Housing equity withdrawal drove the bubble, not so much the building

Tim Duy also points to Bill McBride and Josh Lerner adding to the discussion of the narrative of housing in our economy and how that should affect policy.  I would add of course the variety of responses by the mortgage industries (see Naked Capitalism) since that started in earnest round 1998 (MERS).  I think this idea can be further refined and tied to other aspects of our troubles globally.

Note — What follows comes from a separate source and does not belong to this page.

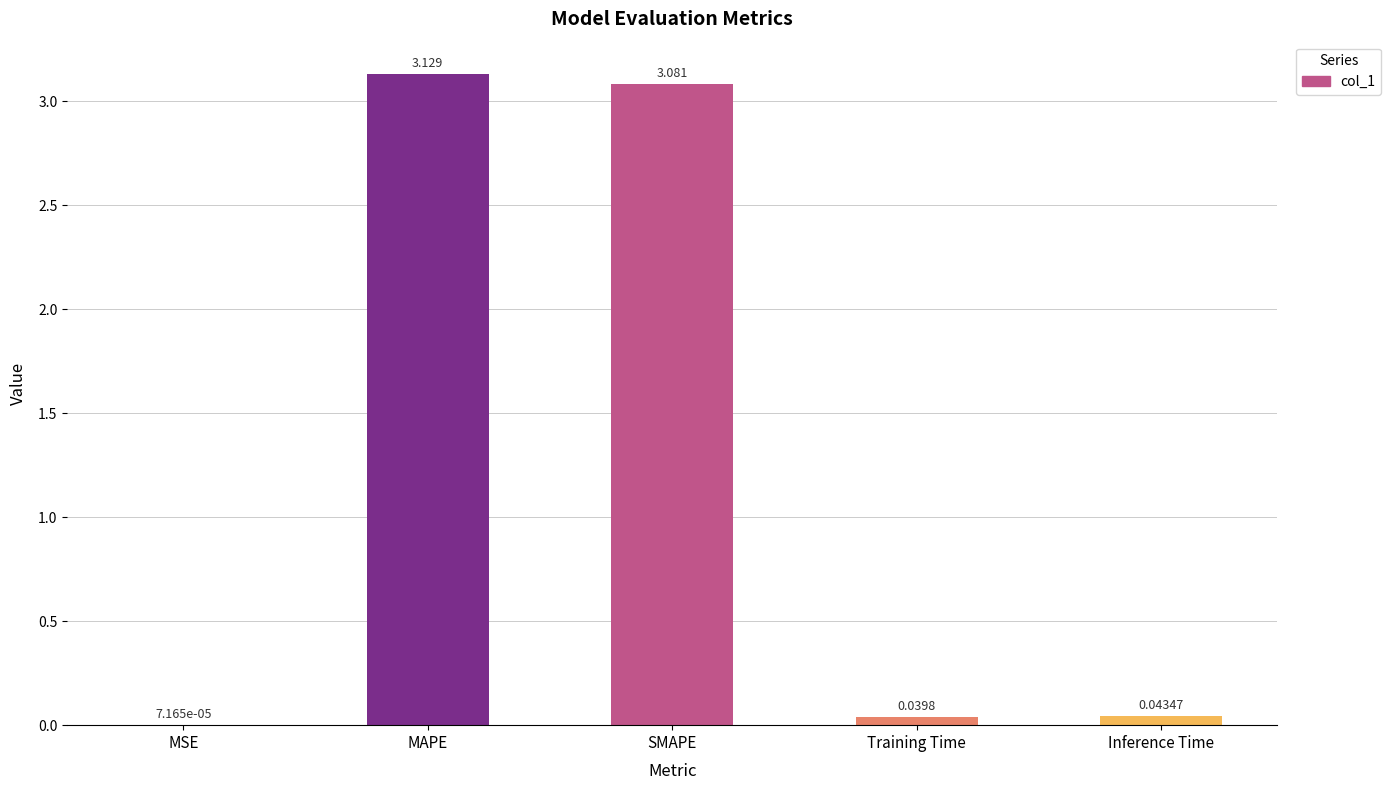

Between Training Time and MAPE, which is larger?

MAPE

What Are We Expecting From Housing?, by Tim Duy: Josh Lehner and Bill McBride note that the manufacturing slowdown does not necessarily indicate recession, something I noted as well. Another version of that story is seen by comparing the ISM headline number with the new orders data:
 …During the 2002-2005 period, arguably the height of the housing bubble, residential construction contributed an average of 0.4 percentage points to GDP growth each quarter. In the first quarter of this year, the contribution was 0.42 percentage points. So, barring the occasional pop in the data, housing is already contributing to GDP growth about what we would expect.
 …Certainly we can envision accelerated home building triggering an increase in both manufacturing (capital equipment) and consumer (job/income growth) activity as well; these tend to be interconnected activities. So maybe the overall impact is a bit higher.

Mew


So here is the question: What was more important in holding the economy close to potential output, residential construction itself, or the housing price bubble? I tend to believe the price-driven balance sheet effects were driving dynamics over this past business cycle. Absent a healing of household balance sheets (or, relatedly, monetary policy that supported such healing via somewhat higher inflation expectations to reduce debt in real terms), I would expect overall growth to remain subdued, despite a rebound in residential construction. The latter is helpful and important, but not by itself a magic bullet.